■ Requirement a
Which calendar years or decades does the passage on Chinese censorship mention?

■ Source document
---

In the opinion of IPI, the actions of the Chinese central government are representative of a political and social system that places a higher premium on the maintenance of secrecy than it does on the lives and safety of its own citizens. Indeed, it appears that when confronted by a crisis that calls for the free flow of information, the first inclination of the Chinese central government is to merely conceal this information, even when aware of its crucial importance. In doing so, the government is showing that it believes that the free availability of information is more damaging than any possible crises.

The decision to view information itself as dangerous has had a divisive effect on Chinese society and represents a serious impediment to any concerted response to a crisis such as SARS. Because of this approach people’s lives have been endangered and it also reveals the true nature of a government that refuses to accept the benefits arising from an open and transparent society.

Moreover, it is a lesson that the Chinese central government should have learned from the deaths of millions due to starvation in the period 1958-1961. Speaking at IPI’s 50th World Congress in New Delhi in 2001, economist and Nobel Laureate Amartya Sen commented that the starvation was the result of an overestimation of food grain caused by the inflated estimates of local officials who, while they knew they had failed to meet their own grain quotas, believed that other regions had met their targets.

According to Sen, the crisis arose because “People were kept in the dark about the crisis… and the mortality and [because] no newspaper was allowed [to report].” The impact of the censorship, at the time, also led Chairman Mao to say, “Without democracy, you have no understanding of what is happening down below; the situation will be unclear… .” However, this experience, especially the failure of a censored media to expose the deception of local officials, has not convinced the Chinese central government to create an open and free media environment.

Since the famine of the 1950s and early 1960s, the Chinese central government has continued to repress the media at every given opportunity. Significantly for the purposes of the present SARS crisis, it appears that investigative journalists have been singled out for particularly repressive treatment.

---

■ Records for the task
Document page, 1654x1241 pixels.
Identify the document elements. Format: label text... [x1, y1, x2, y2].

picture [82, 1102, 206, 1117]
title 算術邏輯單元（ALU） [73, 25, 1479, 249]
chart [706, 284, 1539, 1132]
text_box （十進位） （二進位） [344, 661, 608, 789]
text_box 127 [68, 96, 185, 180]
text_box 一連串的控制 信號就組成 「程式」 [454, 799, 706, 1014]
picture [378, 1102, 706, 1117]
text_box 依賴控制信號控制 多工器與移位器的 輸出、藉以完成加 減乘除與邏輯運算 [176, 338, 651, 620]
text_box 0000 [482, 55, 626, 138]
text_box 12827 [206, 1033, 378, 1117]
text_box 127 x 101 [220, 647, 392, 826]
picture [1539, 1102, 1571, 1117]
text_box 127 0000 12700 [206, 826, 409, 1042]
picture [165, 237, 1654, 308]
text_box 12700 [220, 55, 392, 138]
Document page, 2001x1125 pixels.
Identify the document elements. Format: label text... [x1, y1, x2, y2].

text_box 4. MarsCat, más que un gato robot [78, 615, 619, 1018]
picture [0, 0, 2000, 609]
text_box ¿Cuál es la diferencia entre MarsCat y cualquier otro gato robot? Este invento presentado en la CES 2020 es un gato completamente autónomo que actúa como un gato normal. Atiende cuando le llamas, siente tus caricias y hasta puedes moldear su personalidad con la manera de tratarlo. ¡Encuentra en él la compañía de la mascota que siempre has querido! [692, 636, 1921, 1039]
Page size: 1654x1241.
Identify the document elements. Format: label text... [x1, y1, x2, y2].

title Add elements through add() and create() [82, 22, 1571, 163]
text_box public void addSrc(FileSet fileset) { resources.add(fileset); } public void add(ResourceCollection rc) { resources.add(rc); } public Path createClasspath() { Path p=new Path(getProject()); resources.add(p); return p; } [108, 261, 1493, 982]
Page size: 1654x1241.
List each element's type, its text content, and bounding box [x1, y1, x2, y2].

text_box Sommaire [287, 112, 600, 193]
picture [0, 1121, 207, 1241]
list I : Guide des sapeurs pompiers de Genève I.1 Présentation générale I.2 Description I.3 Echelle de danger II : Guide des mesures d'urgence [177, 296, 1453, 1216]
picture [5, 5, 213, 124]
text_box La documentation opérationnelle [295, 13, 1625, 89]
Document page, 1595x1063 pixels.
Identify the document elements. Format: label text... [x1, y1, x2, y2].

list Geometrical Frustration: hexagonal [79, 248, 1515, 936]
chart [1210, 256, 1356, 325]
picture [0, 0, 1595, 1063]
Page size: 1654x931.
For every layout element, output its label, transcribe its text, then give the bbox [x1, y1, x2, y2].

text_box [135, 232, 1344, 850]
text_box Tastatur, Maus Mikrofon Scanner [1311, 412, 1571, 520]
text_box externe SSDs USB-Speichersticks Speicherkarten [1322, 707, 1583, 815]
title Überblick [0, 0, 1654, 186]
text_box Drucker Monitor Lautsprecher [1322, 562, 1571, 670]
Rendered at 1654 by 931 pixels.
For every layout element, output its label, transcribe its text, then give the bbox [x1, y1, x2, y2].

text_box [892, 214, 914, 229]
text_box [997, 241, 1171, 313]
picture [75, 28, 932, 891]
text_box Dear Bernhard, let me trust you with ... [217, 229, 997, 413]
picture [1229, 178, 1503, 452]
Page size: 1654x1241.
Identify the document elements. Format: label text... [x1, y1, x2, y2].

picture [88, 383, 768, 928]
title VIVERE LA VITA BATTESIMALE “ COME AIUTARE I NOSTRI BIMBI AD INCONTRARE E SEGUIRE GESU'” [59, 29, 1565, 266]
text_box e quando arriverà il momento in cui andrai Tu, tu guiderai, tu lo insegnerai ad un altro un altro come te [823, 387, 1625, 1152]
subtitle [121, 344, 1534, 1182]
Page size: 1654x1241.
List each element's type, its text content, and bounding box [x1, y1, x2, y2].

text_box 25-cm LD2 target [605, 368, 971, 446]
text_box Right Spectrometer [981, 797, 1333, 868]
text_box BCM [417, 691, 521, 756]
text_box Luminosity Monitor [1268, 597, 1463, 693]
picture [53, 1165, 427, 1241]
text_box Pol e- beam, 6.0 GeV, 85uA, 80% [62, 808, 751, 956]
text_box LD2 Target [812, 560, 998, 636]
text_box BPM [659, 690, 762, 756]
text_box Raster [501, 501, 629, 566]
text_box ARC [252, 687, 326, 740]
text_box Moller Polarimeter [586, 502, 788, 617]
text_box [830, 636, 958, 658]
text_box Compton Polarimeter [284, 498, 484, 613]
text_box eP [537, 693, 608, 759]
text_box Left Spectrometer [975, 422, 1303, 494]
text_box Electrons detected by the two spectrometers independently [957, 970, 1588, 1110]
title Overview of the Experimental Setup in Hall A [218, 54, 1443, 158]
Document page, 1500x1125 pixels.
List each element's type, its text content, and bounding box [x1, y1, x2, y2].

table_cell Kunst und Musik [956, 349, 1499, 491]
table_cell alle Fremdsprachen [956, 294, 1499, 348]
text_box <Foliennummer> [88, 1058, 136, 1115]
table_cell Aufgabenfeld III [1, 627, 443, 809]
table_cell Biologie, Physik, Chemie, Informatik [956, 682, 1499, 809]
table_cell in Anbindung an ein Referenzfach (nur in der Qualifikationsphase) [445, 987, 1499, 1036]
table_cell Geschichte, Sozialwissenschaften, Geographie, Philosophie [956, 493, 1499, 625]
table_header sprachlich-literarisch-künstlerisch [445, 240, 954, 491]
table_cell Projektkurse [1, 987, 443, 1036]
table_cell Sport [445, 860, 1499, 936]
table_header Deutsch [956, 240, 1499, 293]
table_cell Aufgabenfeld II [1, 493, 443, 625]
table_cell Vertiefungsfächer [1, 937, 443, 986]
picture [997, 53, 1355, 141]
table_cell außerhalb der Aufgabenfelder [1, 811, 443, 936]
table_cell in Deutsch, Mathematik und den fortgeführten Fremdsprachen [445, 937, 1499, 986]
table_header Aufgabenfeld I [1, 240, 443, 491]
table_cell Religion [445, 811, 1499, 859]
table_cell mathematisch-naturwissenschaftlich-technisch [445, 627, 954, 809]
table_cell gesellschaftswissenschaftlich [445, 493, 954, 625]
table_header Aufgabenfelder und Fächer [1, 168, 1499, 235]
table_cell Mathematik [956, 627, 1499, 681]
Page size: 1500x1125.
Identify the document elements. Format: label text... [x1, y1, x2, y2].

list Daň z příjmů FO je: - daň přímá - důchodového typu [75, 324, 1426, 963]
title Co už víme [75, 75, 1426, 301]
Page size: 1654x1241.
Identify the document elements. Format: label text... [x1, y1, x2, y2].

---

■ Requirement b
Give the stretch of the records from their start through the line containing "text_box ¿Cuál es" as a Markdown table with columns Index and Entry. Put one line in each row and leave out blank lines.

■ Correct response a
- 1958
- 1961
- 2001
- the 1950s
- the early 1960s

■ Correct response b
| Index | Entry |
|---|---|
| 1 | Document page, 1654x1241 pixels. |
| 2 | Identify the document elements. Format: label text... [x1, y1, x2, y2]. |
| 3 | picture [82, 1102, 206, 1117] |
| 4 | title 算術邏輯單元（ALU） [73, 25, 1479, 249] |
| 5 | chart [706, 284, 1539, 1132] |
| 6 | text_box （十進位） （二進位） [344, 661, 608, 789] |
| 7 | text_box 127 [68, 96, 185, 180] |
| 8 | text_box 一連串的控制 信號就組成 「程式」 [454, 799, 706, 1014] |
| 9 | picture [378, 1102, 706, 1117] |
| 10 | text_box 依賴控制信號控制 多工器與移位器的 輸出、藉以完成加 減乘除與邏輯運算 [176, 338, 651, 620] |
| 11 | text_box 0000 [482, 55, 626, 138] |
| 12 | text_box 12827 [206, 1033, 378, 1117] |
| 13 | text_box 127 x 101 [220, 647, 392, 826] |
| 14 | picture [1539, 1102, 1571, 1117] |
| 15 | text_box 127 0000 12700 [206, 826, 409, 1042] |
| 16 | picture [165, 237, 1654, 308] |
| 17 | text_box 12700 [220, 55, 392, 138] |
| 18 | Document page, 2001x1125 pixels. |
| 19 | Identify the document elements. Format: label text... [x1, y1, x2, y2]. |
| 20 | text_box 4. MarsCat, más que un gato robot [78, 615, 619, 1018] |
| 21 | picture [0, 0, 2000, 609] |
| 22 | text_box ¿Cuál es la diferencia entre MarsCat y cualquier otro gato robot? Este invento presentado en la CES 2020 es un gato completamente autónomo que actúa como un gato normal. Atiende cuando le llamas, siente tus caricias y hasta puedes moldear su personalidad con la manera de tratarlo. ¡Encuentra en él la compañía de la mascota que siempre has querido! [692, 636, 1921, 1039] |